▼
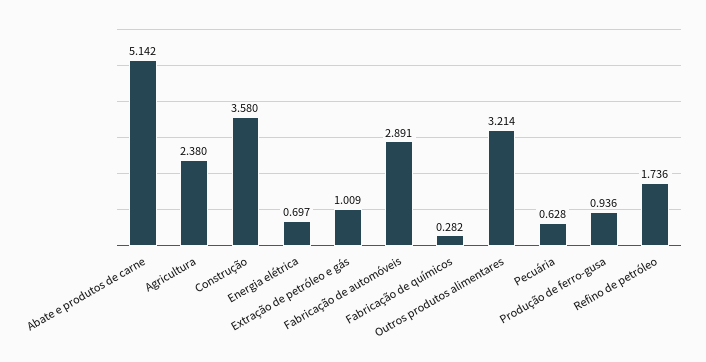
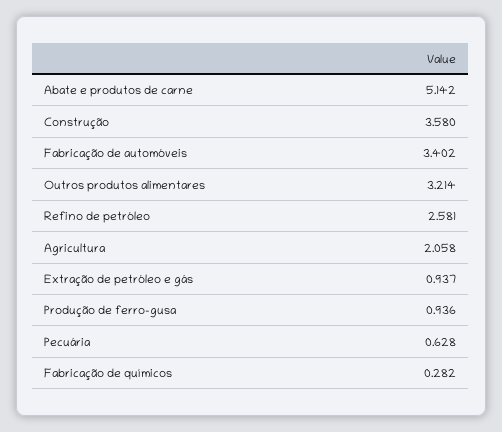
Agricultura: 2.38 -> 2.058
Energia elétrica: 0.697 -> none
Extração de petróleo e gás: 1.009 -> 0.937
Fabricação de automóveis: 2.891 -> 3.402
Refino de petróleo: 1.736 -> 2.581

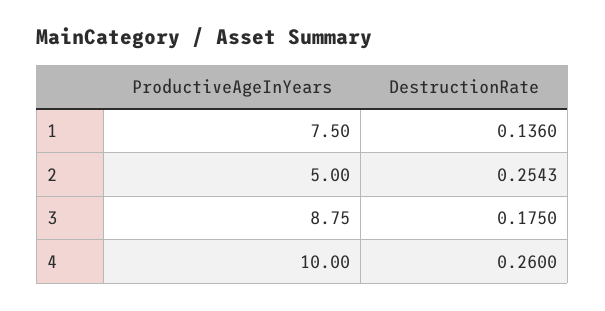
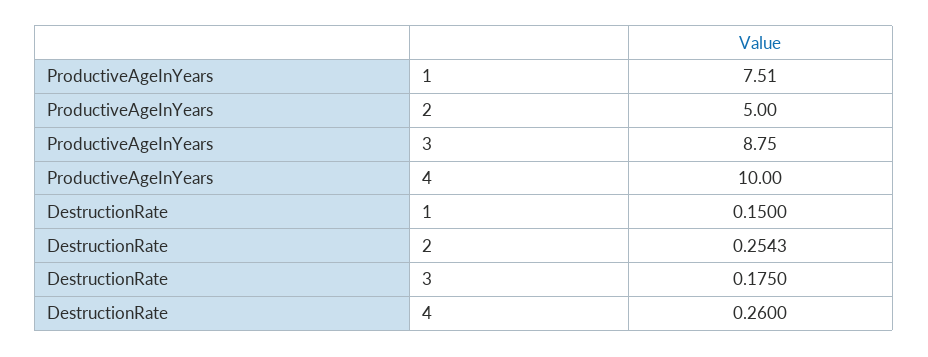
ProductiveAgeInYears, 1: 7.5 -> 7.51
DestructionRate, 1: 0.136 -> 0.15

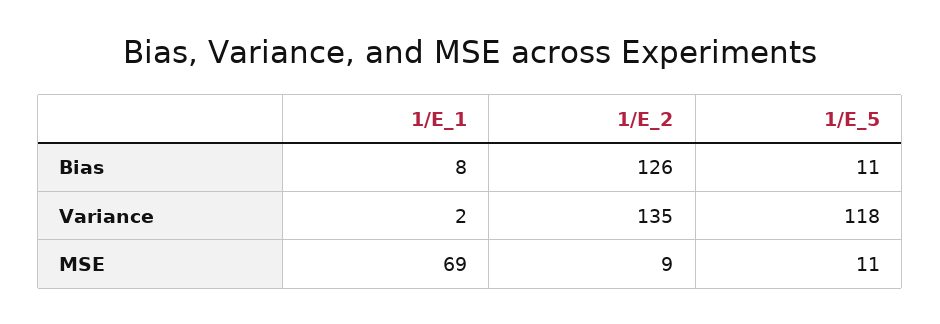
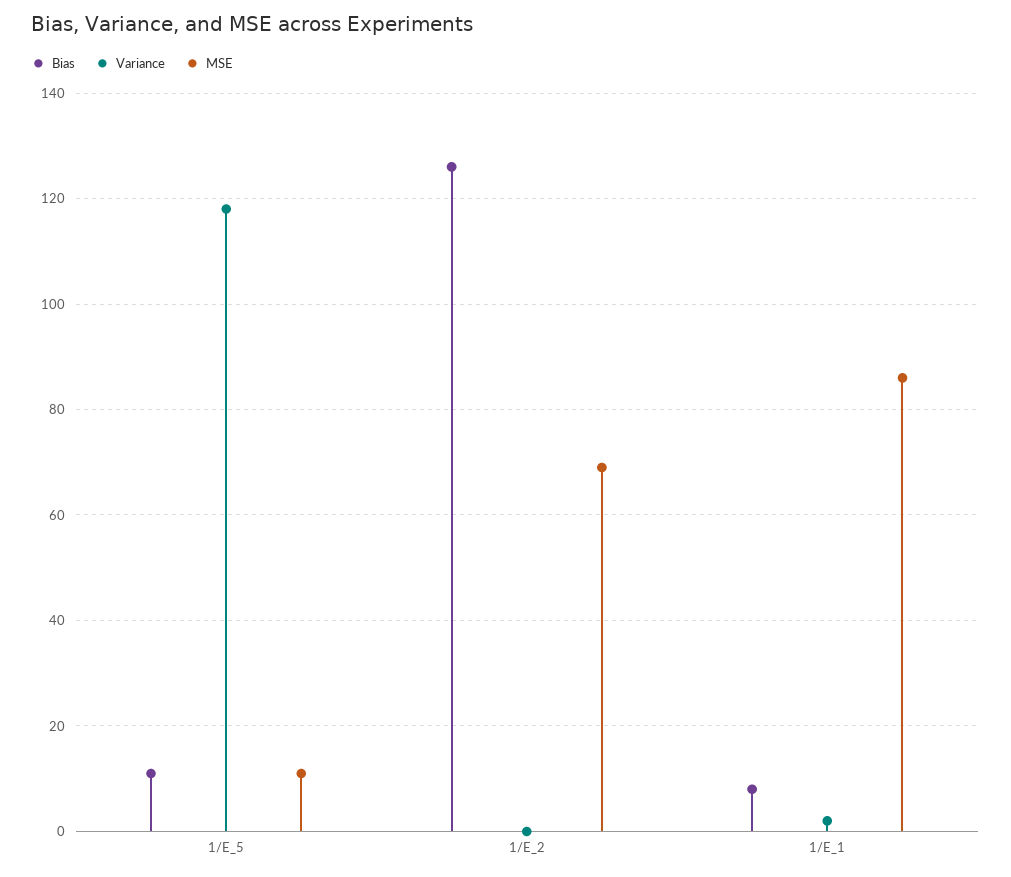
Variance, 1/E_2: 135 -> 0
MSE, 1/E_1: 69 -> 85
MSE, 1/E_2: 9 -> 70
▲
What needs to be done:
Show me every line of the entries above that holds "petróleo".

Task result:
Extração de petróleo e gás: 1.009 -> 0.937
Refino de petróleo: 1.736 -> 2.581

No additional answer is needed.